The Norman Transcript

Sports

March 13, 2014

Spieth returns to the course where career took off

PALM HARBOR, Fla. — Being back at Innisbrook is enough to make Jordan Spieth wonder if his entire season boiled down to three holes.

One was a two-putt par. The other was a tough flop shot from 50 feet that he knocked in for birdie on the 17th hole. The last one — perhaps the most important — was a bunker shot to 7 feet and a par putt on the final hole for a 1-under 70 to tie for seventh.

That was worth $148,893.

That was enough money to give him special temporary membership on the PGA Tour, key for earning a full tour card. Before holing out that chip, Spieth was projected to be $195 short of temporary membership, and who knows what would have happened if he didn’t nail it down that day at Innisbrook.

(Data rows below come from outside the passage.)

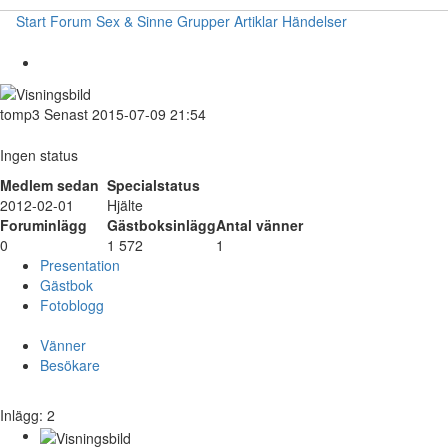
Start
Forum
Sex & Sinne
Grupper
Artiklar
Händelser
tomp3
Senast 2015-07-09 21:54
Ingen status
Medlem sedan
Specialstatus
2012-02-01
Hjälte
Foruminlägg
Gästboksinlägg
Antal vänner
0
1 572
1
Presentation
Gästbok
Fotoblogg
Vänner
Besökare
Inlägg: 2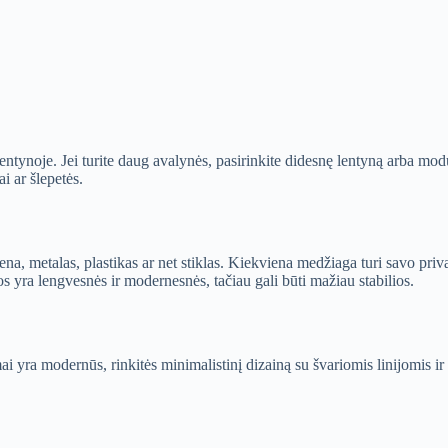
i lentynoje. Jei turite daug avalynės, pasirinkite didesnę lentyną arba mod
i ar šlepetės.
ena, metalas, plastikas ar net stiklas. Kiekviena medžiaga turi savo pri
os yra lengvesnės ir modernesnės, tačiau gali būti mažiau stabilios.
 yra modernūs, rinkitės minimalistinį dizainą su švariomis linijomis ir neut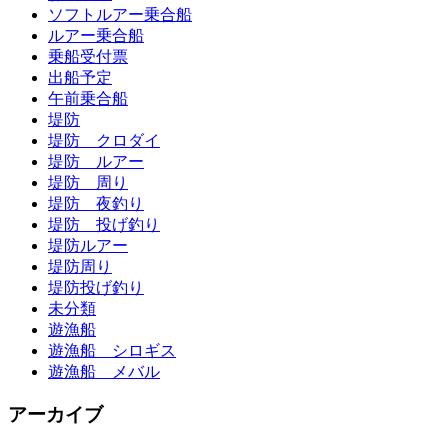
ソフトルアー乗合船
ルアー乗合船
乗船受付票
出船予定
午前乗合船
堤防
堤防 クロダイ
堤防 ルアー
堤防 周り
堤防 夜釣り
堤防 投げ釣り
堤防ルアー
堤防周り
堤防投げ釣り
未分類
遊漁船
遊漁船 シロギス
遊漁船 メバル
アーカイブ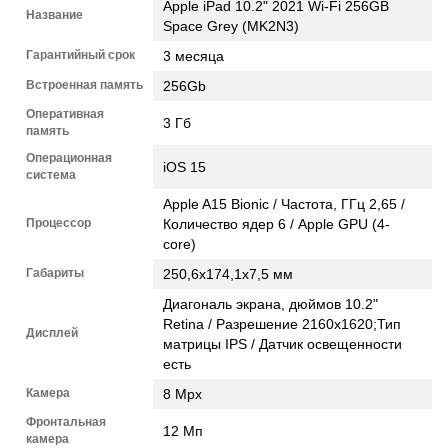
Apple iPad 10.2" 2021 Wi-Fi 256GB
Название
Space Grey (MK2N3)
Гарантийный срок
3 месяца
Встроенная память
256Gb
Оперативная
3 Гб
память
Операционная
iOS 15
система
Apple A15 Bionic / Частота, ГГц 2,65 /
Процессор
Количество ядер 6 / Apple GPU (4-
core)
Габариты
250,6х174,1х7,5 мм
Диагональ экрана, дюймов 10.2"
Retina / Разрешение 2160x1620;Тип
Дисплей
матрицы IPS / Датчик освещенности
есть
Камера
8 Mpx
Фронтальная
12 Мп
камера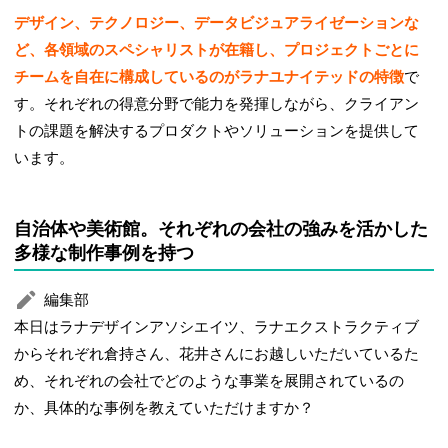
デザイン、テクノロジー、データビジュアライゼーションな
ど、各領域のスペシャリストが在籍し、プロジェクトごとに
チームを自在に構成しているのがラナユナイテッドの特徴
で
す。それぞれの得意分野で能力を発揮しながら、クライアン
トの課題を解決するプロダクトやソリューションを提供して
います。
自治体や美術館。それぞれの会社の強みを活かした
多様な制作事例を持つ
編集部
本日はラナデザインアソシエイツ、ラナエクストラクティブ
からそれぞれ倉持さん、花井さんにお越しいただいているた
め、それぞれの会社でどのような事業を展開されているの
か、具体的な事例を教えていただけますか？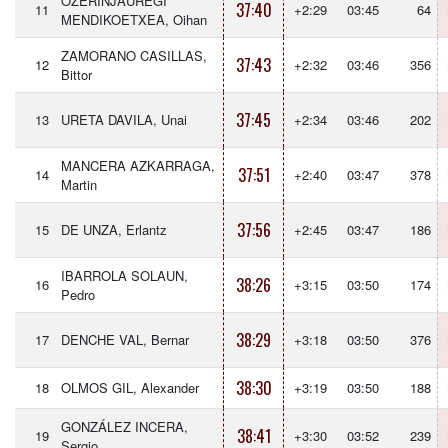
OZERINJAUREGI
37:40
11
+2:29
03:45
64
MENDIKOETXEA, Oihan
ZAMORANO CASILLAS,
37:43
12
+2:32
03:46
356
Bittor
37:45
13
URETA DAVILA, Unai
+2:34
03:46
202
MANCERA AZKARRAGA,
37:51
14
+2:40
03:47
378
Martin
37:56
15
DE UNZA, Erlantz
+2:45
03:47
186
IBARROLA SOLAUN,
38:26
16
+3:15
03:50
174
Pedro
38:29
17
DENCHE VAL, Bernar
+3:18
03:50
376
38:30
18
OLMOS GIL, Alexander
+3:19
03:50
188
GONZÁLEZ INCERA,
38:41
19
+3:30
03:52
239
Sergio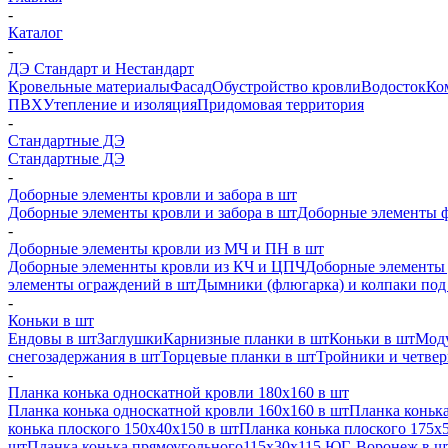
-
Каталог
-
ДЭ Стандарт и Нестандарт
Кровельные материалы
Фасад
Обустройство кровли
Водосток
Ко
ПВХ
Утепление и изоляция
Придомовая территория
-
Стандартные ДЭ
Стандартные ДЭ
-
Доборные элементы кровли и забора в шт
Доборные элементы кровли и забора в шт
Доборные элементы ф
-
Доборные элементы кровли из МЧ и ПН в шт
Доборные элеменнты кровли из КЧ и ЦПЧ
Доборные элементы 
элементы ограждений в шт
Дымники (флюгарка) и колпаки под 
-
Коньки в шт
Ендовы в шт
Заглушки
Карнизные планки в шт
Коньки в шт
Моду
снегозадержания в шт
Торцевые планки в шт
Тройники и четве
-
Планка конька односкатной кровли 180х160 в шт
Планка конька односкатной кровли 160х160 в шт
Планка конька
конька плоского 150х40х150 в шт
Планка конька плоского 175х
шт
Планка конька прямоугольного115х30х115 ЮГ, Воронеж в ш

“The last three holes on Sunday here were three of the biggest holes I played all last year,” the 20-year-old Spieth said Wednesday. “I mean, none of the rest of it possibly would have happened if wasn’t able to hole a flop shot on 17 and got up-and-down out of the front bunker on 18.”

The “rest of it” turned out to be far more memorable than his tie for seventh in what his now called the Valspar Championship.

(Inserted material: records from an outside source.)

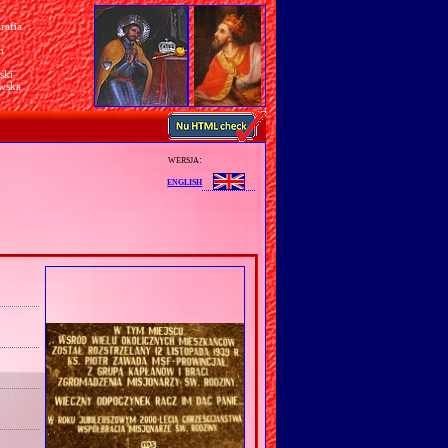
rafia
a
n
ski
awska
wersja:
english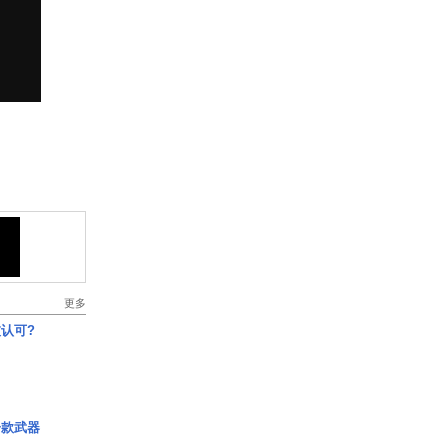
更多
认可?
一款武器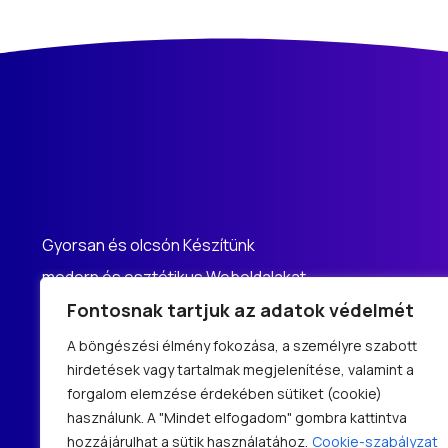
Gyorsan és olcsón Készítünk
modern és esztétikus Weboldalakat,
Webáruházakat.
Fontosnak tartjuk az adatok védelmét
A böngészési élmény fokozása, a személyre szabott
info@gyors-weboldal-keszites.hu
hirdetések vagy tartalmak megjelenítése, valamint a
forgalom elemzése érdekében sütiket (cookie)
használunk. A "Mindet elfogadom" gombra kattintva
hozzájárulhat a sütik használatához.
Cookie-szabályzat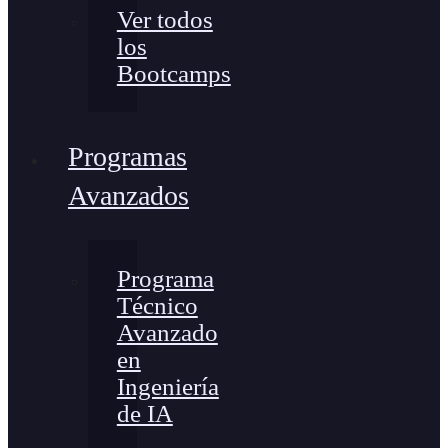
Ver todos
los
Bootcamps
Programas
Avanzados
Programa
Técnico
Avanzado
en
Ingeniería
de IA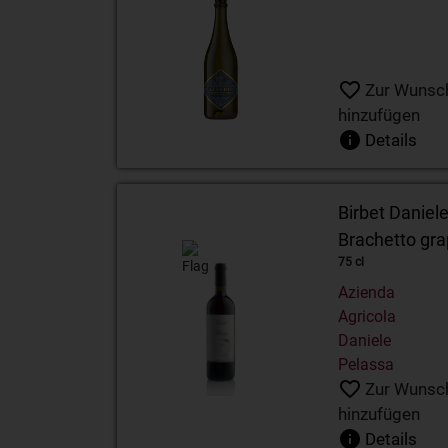
Zur Wunsch
hinzufügen
Details
Birbet Daniel
Brachetto gra
75 cl
Azienda
Agricola
Daniele
Pelassa
Zur Wunsch
hinzufügen
Details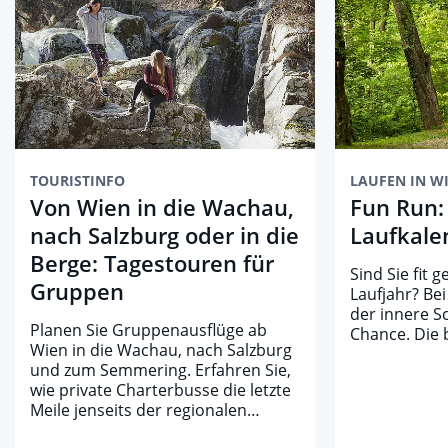
TOURISTINFO
LAUFEN IN W
Von Wien in die Wachau,
Fun Run:
nach Salzburg oder in die
Laufkale
Berge: Tagestouren für
Sind Sie fit 
Gruppen
Laufjahr? Be
der innere 
Planen Sie Gruppenausflüge ab
Chance. Die 
Wien in die Wachau, nach Salzburg
und zum Semmering. Erfahren Sie,
wie private Charterbusse die letzte
Meile jenseits der regionalen…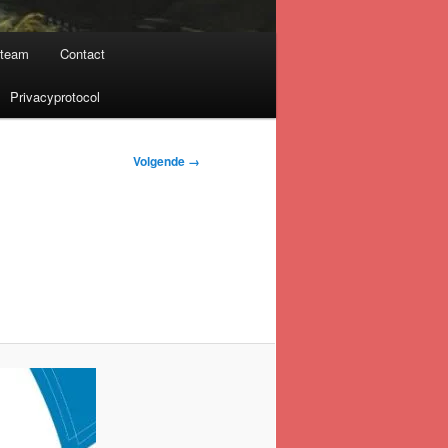
nteam
Contact
Privacyprotocol
Volgende →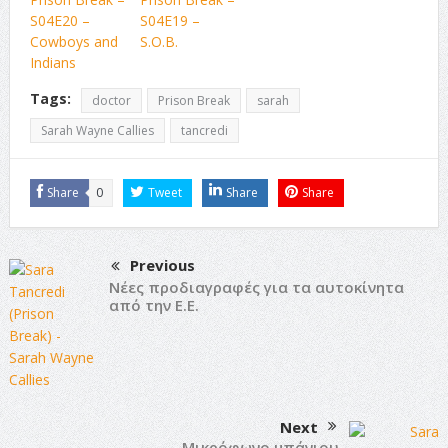
S04E20 –
S04E19 –
Cowboys and
S.O.B.
Indians
Tags:
doctor
Prison Break
sarah
Sarah Wayne Callies
tancredi
Share
0
Tweet
Share
Share
Previous
Νέες προδιαγραφές για τα αυτοκίνητα
από την Ε.Ε.
Next
Μικρόφωνο μπάνιου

A playoff win at the John Deere Classic (after holing a bunker shot on the 72nd hole). A 62 in the final round at TPC Boston while playing with Phil Mickelson to secure a spot in the Tour Championship. A captain’s pick for the Presidents Cup, making him the youngest American ever in the matches. Seventh place in the FedEx Cup.

Spieth was reminded of the significance when he was flipping through channels Tuesday night and saw highlights of his finish from Innisbrook.

“I gave more fist pumps than I did at the Deere,” he said about his par putt on the 18th hole. “It was pretty cool to watch, and it was one of the biggest stretches that I’ve ever played.”